**Job item**.
Show every line in the rows below that contains the string "True", matching case exactly.

==== Dataset

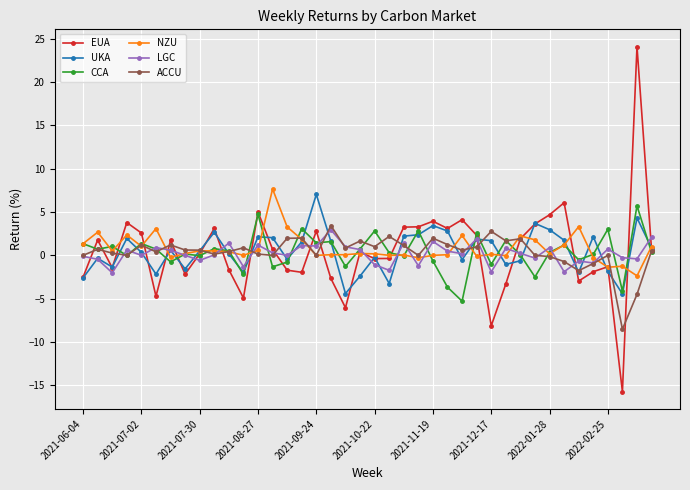

True or false: NZU has more than 2 points higher than both neighbors.

True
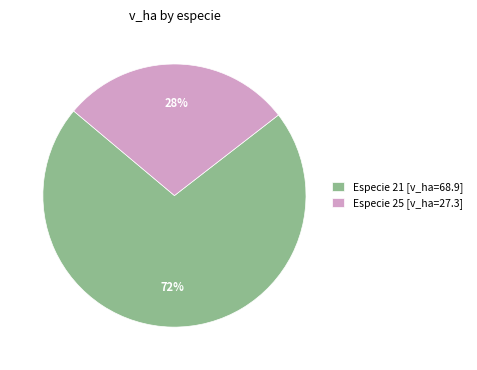

Which category has the biggest portion of the pie?

Especie 21 [v_ha=68.9]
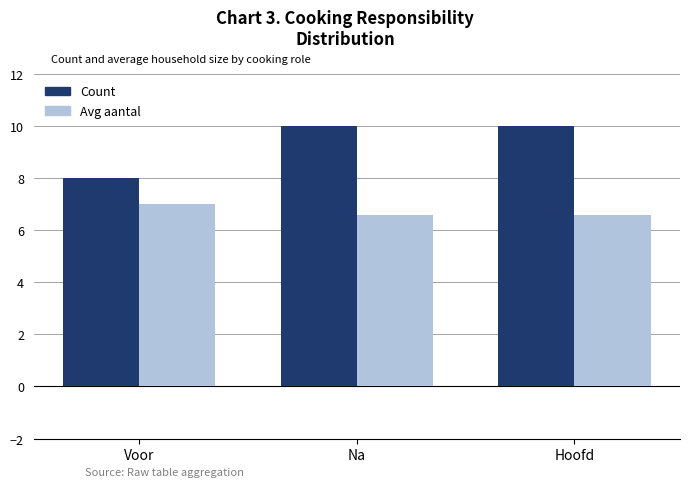

What is the average value of the Avg aantal series?

6.7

========

**Reply**.
True or false: NZU has more than 2 points higher than both neighbors.
True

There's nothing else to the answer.